Read Protocol in Cassandra
For read operations, Cassandra follows a somewhat more complex path, primarily because it needs to ensure that the read data is the most recent version among all the replicas.
Read Path Steps:
- Client Request: A client sends a read request to the coordinator node.
- Read Requests to Replicas: The coordinator node forwards the request to all replica nodes that hold a part of the requested data.
- Data Collection and Response: Each replica node checks both the memtable and SSTables for the requested data. It might also involve a merging process of data found in different SSTables and resolving different versions based on timestamps. The replicas then send their responses back to the coordinator.
- Data Aggregation: The coordinator node aggregates responses, resolves any discrepancies using the configured consistency level, and sends the most recent data back to the client.
Consistency Levels
The consistency of a read or write operation is determined by the consistency level, which specifies how many replicas need to respond to a request before it is considered successful. Common consistency levels in Cassandra are:
- ONE: Only one replica must respond successfully.
- QUORUM: A majority of the replica nodes (i.e., more than half) must agree on the read or write operation.
- ALL: All replicas must respond successfully.

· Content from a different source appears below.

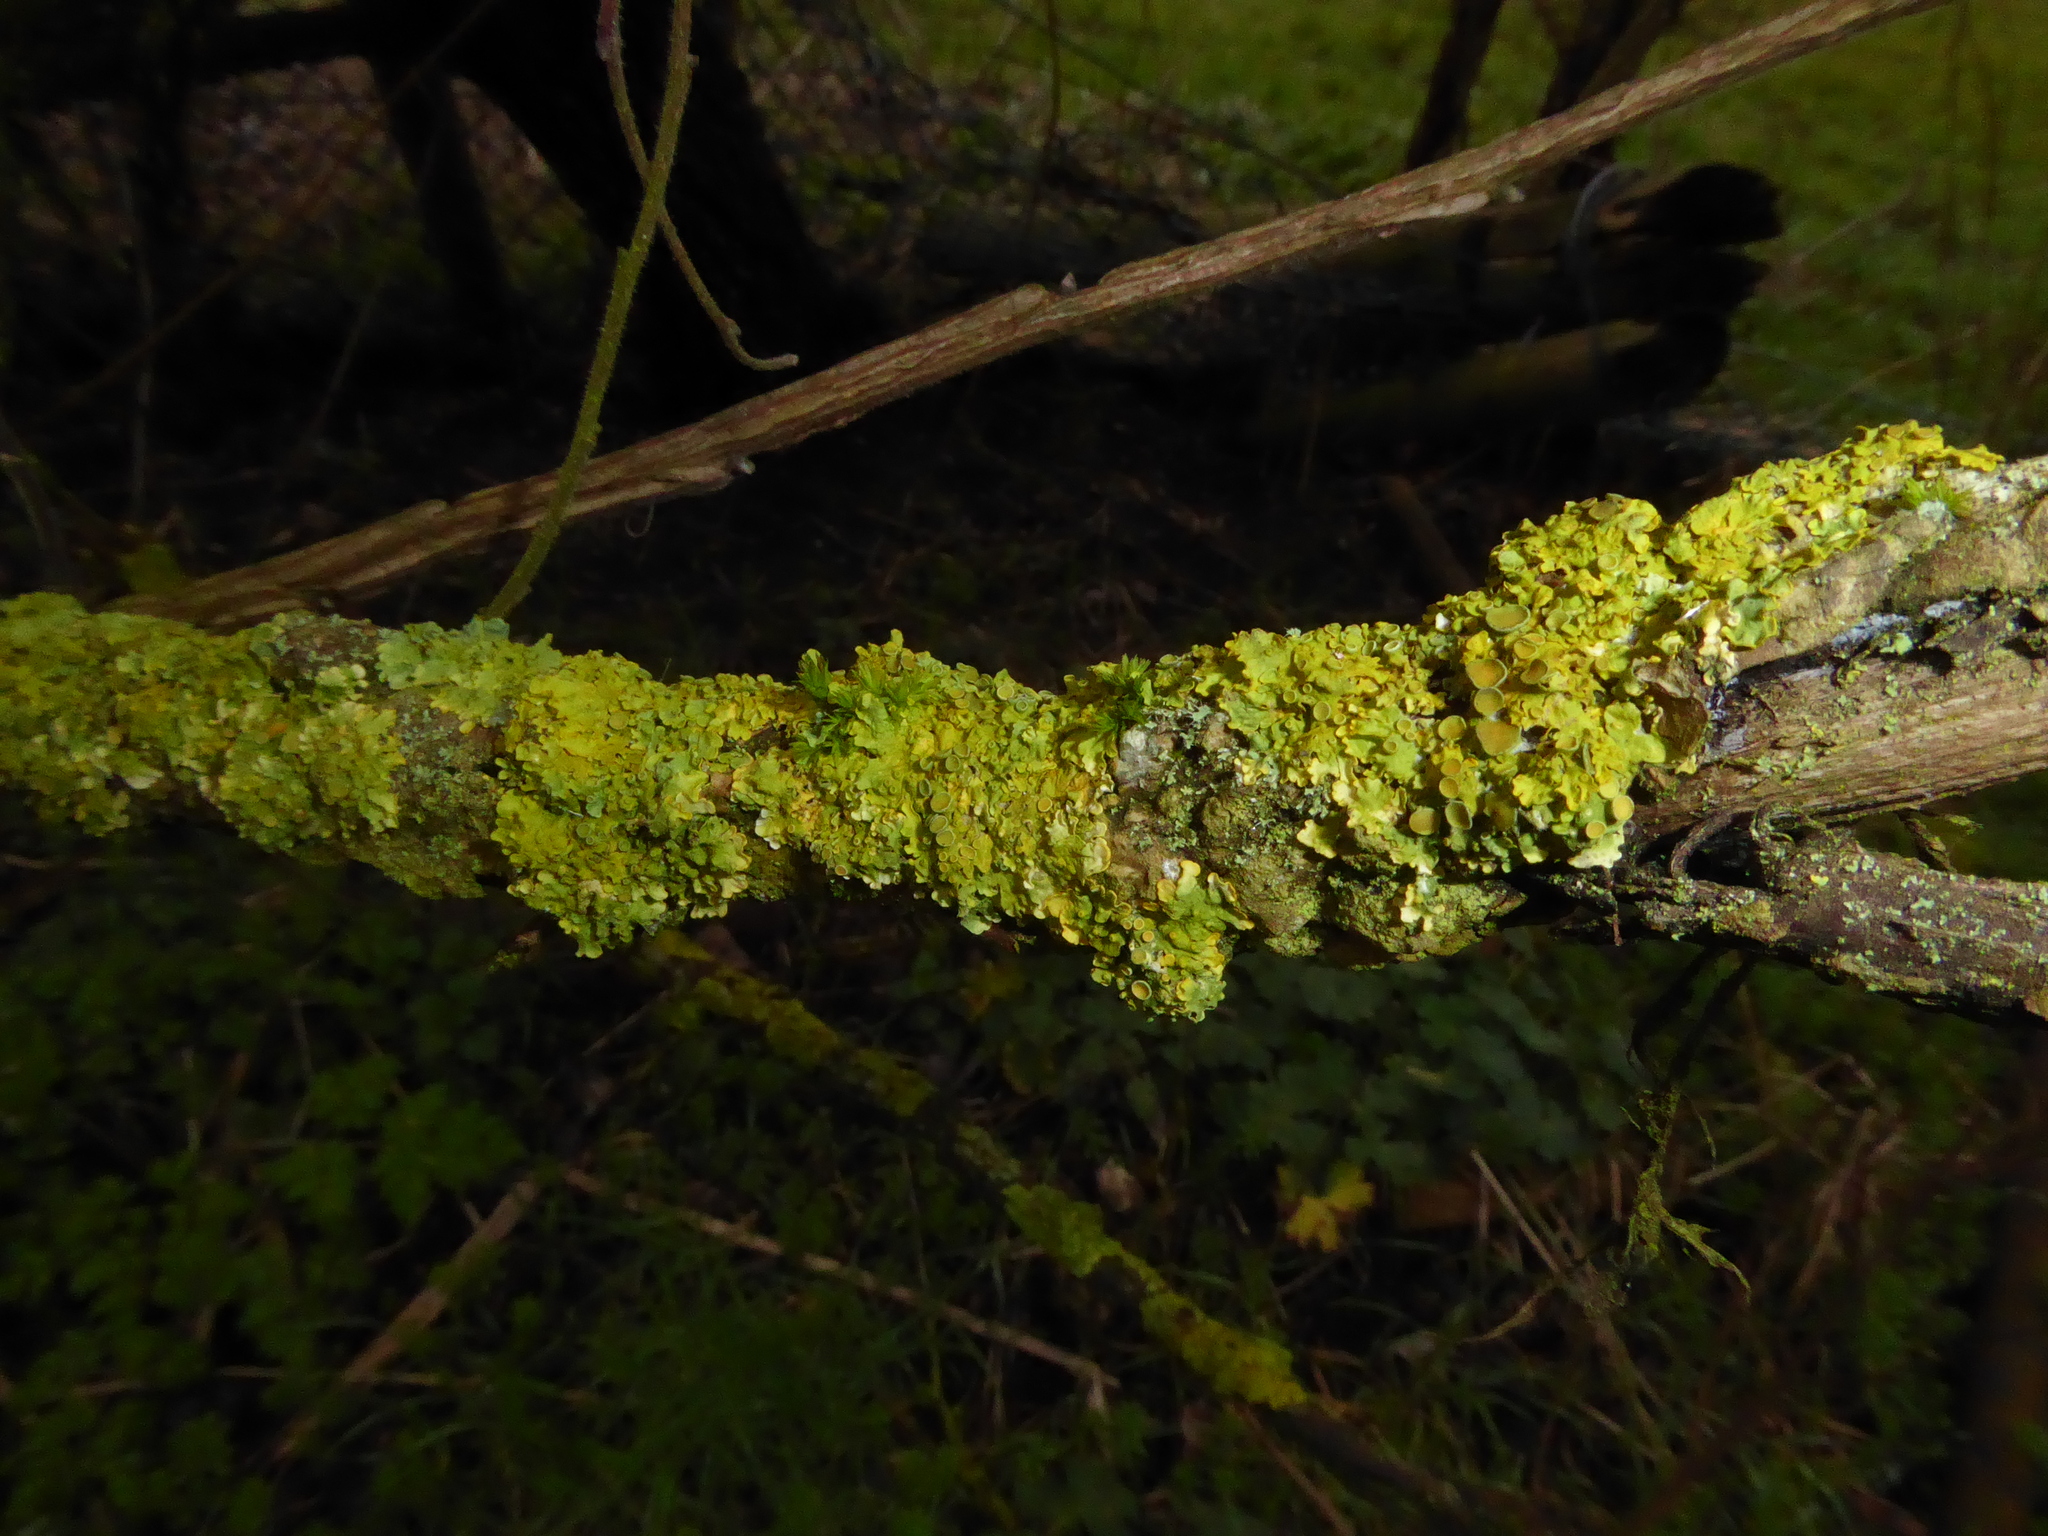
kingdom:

Impact of the Consistency Level
The choice of consistency level affects the availability and data accuracy:
- Higher consistency levels (e.g., ALL) provide greater assurance that all nodes see the same data at the expense of availability (more nodes need to be up and responsive).
- Lower consistency levels (e.g., ONE) increase availability but with a risk that read data might not be the latest.
Summary Table: Key Cassandra Protocols
| Protocol Aspect | Description | Impact |
| Write Ahead Log | Ensures data durability by logging writes before executing them. | High durability. In case of node failure, data can be restored. |
| Memtable and SSTable | Temporary and permanent storage structures for new writes. | Memtables improve write efficiency; SSTables ensure long-term persistence. |
| Replication | Data is replicated across nodes based on the replication factor. | Enhances data availability and fault tolerance. |
| Consistency Levels | Determines the number of replicas that must acknowledge a read or write. | Balances between data consistency and availability. Allows adaptation to application needs. |
Conclusion
Understanding the protocols for data writing and reading in Cassandra is crucial for effectively designing and maintaining a Cassandra cluster. The configuration of replication and consistency levels significantly influences the performance, data accuracy, and availability of the Cassandra database.
Cassandra’s ability to finely tune these parameters allows it to adapt to various application requirements, whether it is fast write operations, robust data accuracy, or high availability.